- Origin: St. John's, Newfoundland and Labrador, Canada
- Genres: Indie pop
- Years active: 2007–present
- Members: Luke Major Duncan Major Jon Hynes Mat "Chewy" Lacombe Jamie March
- Past members: Chris Johansen
- Website: mercythesexton.com

= Mercy, the Sexton =

Mercy, the Sexton is a Canadian indie pop band from St. John's, Newfoundland. The band is now a five-piece, including the Major brothers, Hynes, Mat Lacombe, and Jamie March. They are known for the vocal harmonies.

==History==
Mercy, the Sexton was founded by brothers Luke and Duncan Major in March 2007. The other band members initially were Chris Johansen and Jon Hynes.

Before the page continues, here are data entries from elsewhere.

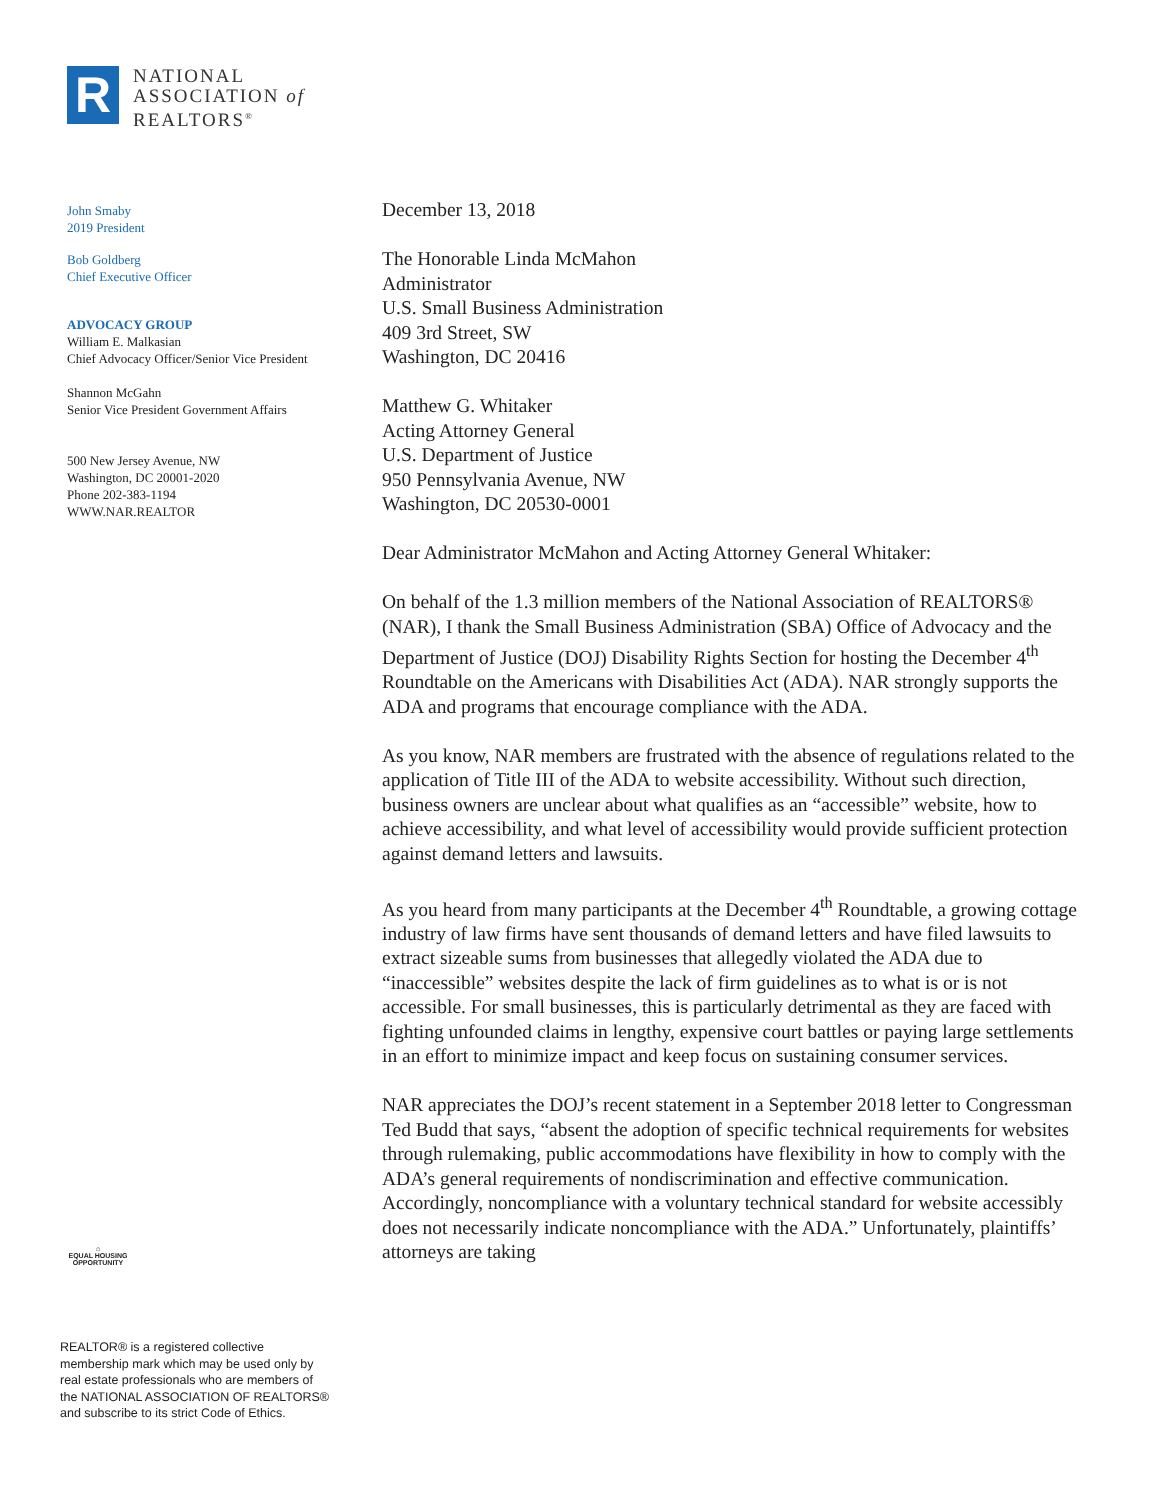R
NATIONAL
ASSOCIATION of
REALTORS<sup>®</sup>
John Smaby
2019 President
Bob Goldberg
Chief Executive Officer
ADVOCACY GROUP
William E. Malkasian
Chief Advocacy Officer/Senior Vice President
Shannon McGahn
Senior Vice President Government Affairs
500 New Jersey Avenue, NW
Washington, DC 20001-2020
Phone 202-383-1194
WWW.NAR.REALTOR
⌂
EQUAL HOUSING OPPORTUNITY
REALTOR® is a registered collective
membership mark which may be used only by
real estate professionals who are members of
the NATIONAL ASSOCIATION OF REALTORS®
and subscribe to its strict Code of Ethics.
December 13, 2018
The Honorable Linda McMahon
Administrator
U.S. Small Business Administration
409 3rd Street, SW
Washington, DC 20416
Matthew G. Whitaker
Acting Attorney General
U.S. Department of Justice
950 Pennsylvania Avenue, NW
Washington, DC 20530-0001
Dear Administrator McMahon and Acting Attorney General Whitaker:
On behalf of the 1.3 million members of the National Association of REALTORS® (NAR), I thank the Small Business Administration (SBA) Office of Advocacy and the Department of Justice (DOJ) Disability Rights Section for hosting the December 4<sup>th</sup> Roundtable on the Americans with Disabilities Act (ADA). NAR strongly supports the ADA and programs that encourage compliance with the ADA.
As you know, NAR members are frustrated with the absence of regulations related to the application of Title III of the ADA to website accessibility. Without such direction, business owners are unclear about what qualifies as an “accessible” website, how to achieve accessibility, and what level of accessibility would provide sufficient protection against demand letters and lawsuits.
As you heard from many participants at the December 4<sup>th</sup> Roundtable, a growing cottage industry of law firms have sent thousands of demand letters and have filed lawsuits to extract sizeable sums from businesses that allegedly violated the ADA due to “inaccessible” websites despite the lack of firm guidelines as to what is or is not accessible. For small businesses, this is particularly detrimental as they are faced with fighting unfounded claims in lengthy, expensive court battles or paying large settlements in an effort to minimize impact and keep focus on sustaining consumer services.
NAR appreciates the DOJ’s recent statement in a September 2018 letter to Congressman Ted Budd that says, “absent the adoption of specific technical requirements for websites through rulemaking, public accommodations have flexibility in how to comply with the ADA’s general requirements of nondiscrimination and effective communication. Accordingly, noncompliance with a voluntary technical standard for website accessibly does not necessarily indicate noncompliance with the ADA.” Unfortunately, plaintiffs’ attorneys are taking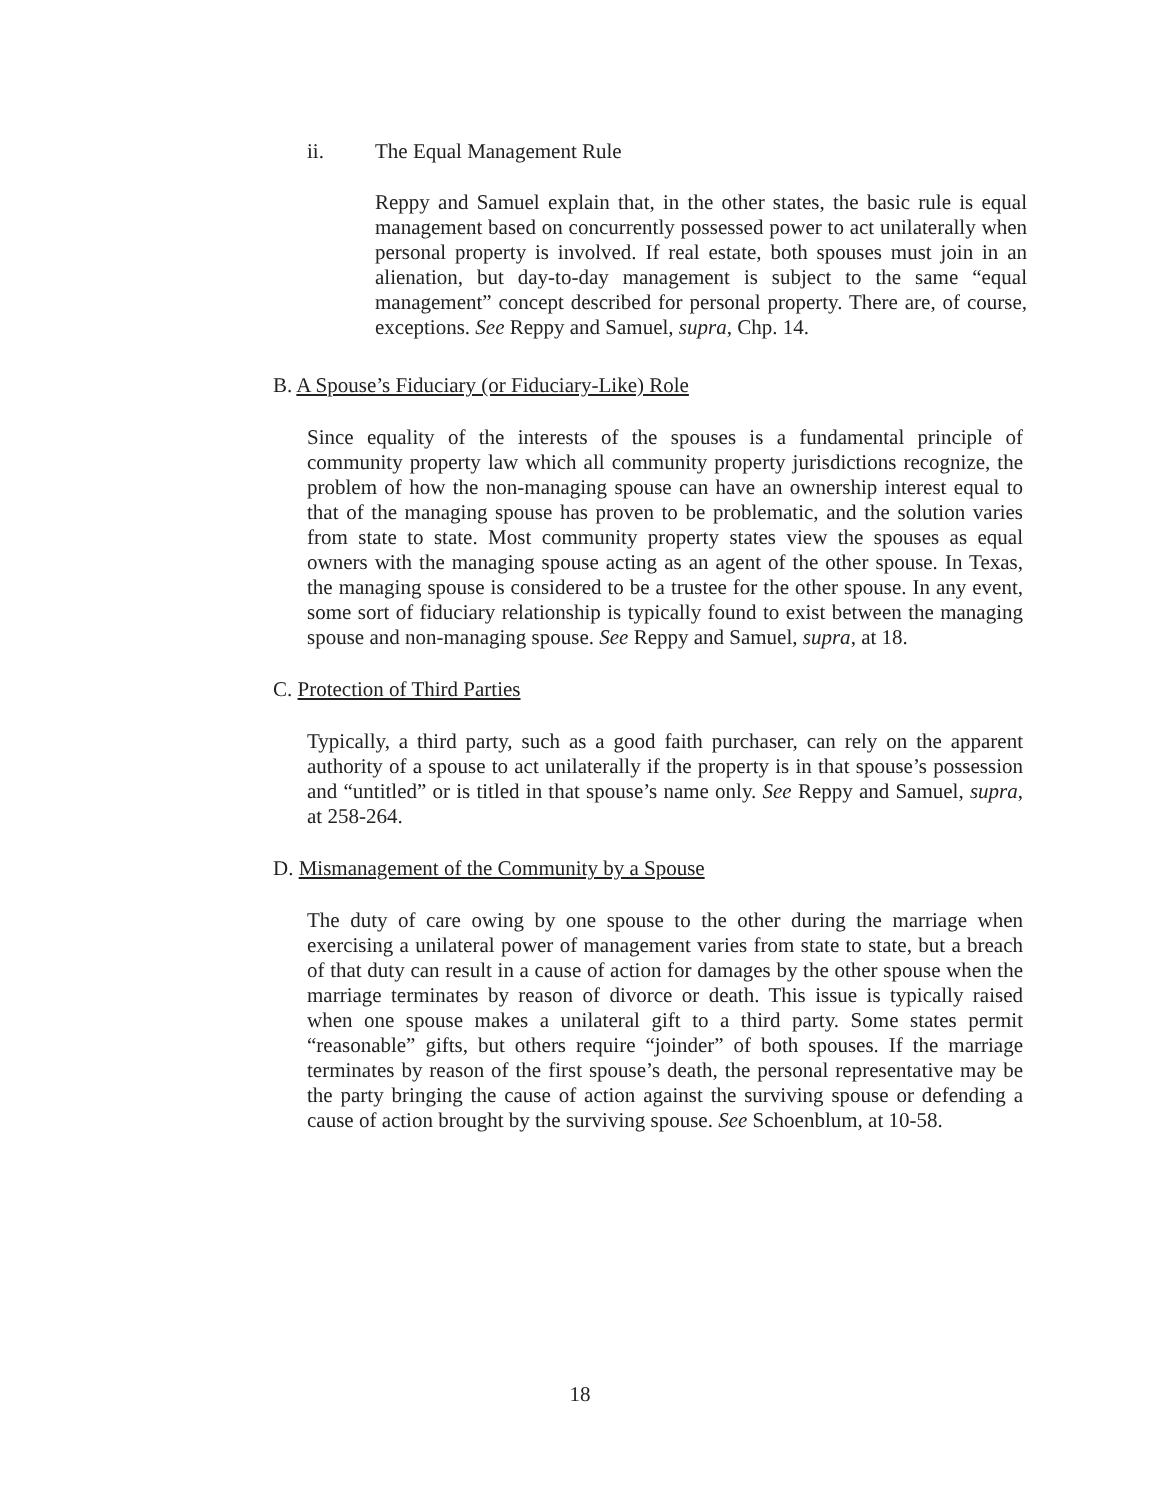ii. The Equal Management Rule
Reppy and Samuel explain that, in the other states, the basic rule is equal management based on concurrently possessed power to act unilaterally when personal property is involved. If real estate, both spouses must join in an alienation, but day-to-day management is subject to the same “equal management” concept described for personal property. There are, of course, exceptions. See Reppy and Samuel, supra, Chp. 14.
B. A Spouse’s Fiduciary (or Fiduciary-Like) Role
Since equality of the interests of the spouses is a fundamental principle of community property law which all community property jurisdictions recognize, the problem of how the non-managing spouse can have an ownership interest equal to that of the managing spouse has proven to be problematic, and the solution varies from state to state. Most community property states view the spouses as equal owners with the managing spouse acting as an agent of the other spouse. In Texas, the managing spouse is considered to be a trustee for the other spouse. In any event, some sort of fiduciary relationship is typically found to exist between the managing spouse and non-managing spouse. See Reppy and Samuel, supra, at 18.
C. Protection of Third Parties
Typically, a third party, such as a good faith purchaser, can rely on the apparent authority of a spouse to act unilaterally if the property is in that spouse’s possession and “untitled” or is titled in that spouse’s name only. See Reppy and Samuel, supra, at 258-264.
D. Mismanagement of the Community by a Spouse
The duty of care owing by one spouse to the other during the marriage when exercising a unilateral power of management varies from state to state, but a breach of that duty can result in a cause of action for damages by the other spouse when the marriage terminates by reason of divorce or death. This issue is typically raised when one spouse makes a unilateral gift to a third party. Some states permit “reasonable” gifts, but others require “joinder” of both spouses. If the marriage terminates by reason of the first spouse’s death, the personal representative may be the party bringing the cause of action against the surviving spouse or defending a cause of action brought by the surviving spouse. See Schoenblum, at 10-58.
18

In 2008, the band was filmed in Halifax by Joey Adrian as part of the 10 x 10 film project. Their debut album, Another Month, produced by Jody Richardson, was released in April that year. In December 2008, Another Month won the inaugural Atlantis Music Prize, a juried award based on the concept of the Polaris Music Prize, but given for album of the year in Newfoundland and Labrador. Other acts on the shortlist included Hey Rosetta! and Duane Andrews.

The band has toured Eastern Canada as opening act for bands such as Two Hours Traffic and Mardeen. They played at Pop Montreal in 2008, and Canadian Music Week in Toronto in 2009.

Their single "Yr Best" has been played in rotation on CBC Radio 3. Both Luke and Duncan Major were previously in the band The Nordic Beat.